§ Your assignment
Count the lines in the data below that contain the string "static", and give only that number.
START Given entries
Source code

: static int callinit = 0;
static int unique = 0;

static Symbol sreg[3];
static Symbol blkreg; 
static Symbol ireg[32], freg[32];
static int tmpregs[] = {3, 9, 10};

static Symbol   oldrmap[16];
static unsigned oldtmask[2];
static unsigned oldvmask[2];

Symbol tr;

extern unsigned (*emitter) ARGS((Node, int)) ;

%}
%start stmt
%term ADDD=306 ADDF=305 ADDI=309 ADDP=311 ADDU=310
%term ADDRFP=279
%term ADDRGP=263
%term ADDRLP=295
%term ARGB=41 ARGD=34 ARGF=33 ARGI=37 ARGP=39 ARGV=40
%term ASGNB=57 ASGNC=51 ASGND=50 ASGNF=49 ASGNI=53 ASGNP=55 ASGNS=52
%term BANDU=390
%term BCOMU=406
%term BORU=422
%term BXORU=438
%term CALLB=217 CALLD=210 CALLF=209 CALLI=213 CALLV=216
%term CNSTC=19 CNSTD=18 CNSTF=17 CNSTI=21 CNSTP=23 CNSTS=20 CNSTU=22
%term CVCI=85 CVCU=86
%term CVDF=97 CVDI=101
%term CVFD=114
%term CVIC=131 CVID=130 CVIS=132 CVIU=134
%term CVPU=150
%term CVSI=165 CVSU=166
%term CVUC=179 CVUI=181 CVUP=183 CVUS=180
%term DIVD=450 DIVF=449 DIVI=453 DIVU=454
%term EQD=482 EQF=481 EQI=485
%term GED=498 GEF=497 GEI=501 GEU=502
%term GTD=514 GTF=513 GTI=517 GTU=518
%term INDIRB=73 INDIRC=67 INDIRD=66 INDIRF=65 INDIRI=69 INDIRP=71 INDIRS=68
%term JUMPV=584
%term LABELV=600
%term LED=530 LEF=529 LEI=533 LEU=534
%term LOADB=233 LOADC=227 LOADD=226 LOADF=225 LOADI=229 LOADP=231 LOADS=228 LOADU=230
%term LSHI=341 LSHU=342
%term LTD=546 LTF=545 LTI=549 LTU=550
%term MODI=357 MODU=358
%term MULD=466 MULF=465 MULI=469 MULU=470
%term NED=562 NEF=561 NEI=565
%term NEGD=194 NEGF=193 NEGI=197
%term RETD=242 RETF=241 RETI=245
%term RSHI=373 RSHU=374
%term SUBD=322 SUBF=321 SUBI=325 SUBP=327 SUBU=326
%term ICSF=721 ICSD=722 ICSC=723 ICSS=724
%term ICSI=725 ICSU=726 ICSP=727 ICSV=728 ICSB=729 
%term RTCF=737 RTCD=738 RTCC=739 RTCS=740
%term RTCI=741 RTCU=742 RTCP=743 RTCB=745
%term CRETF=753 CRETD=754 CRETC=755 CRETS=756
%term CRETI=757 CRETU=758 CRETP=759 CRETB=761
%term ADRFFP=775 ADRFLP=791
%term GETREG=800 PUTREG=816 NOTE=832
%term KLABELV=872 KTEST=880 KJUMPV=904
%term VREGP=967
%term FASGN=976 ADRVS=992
END Given entries
§ Exercise solution
9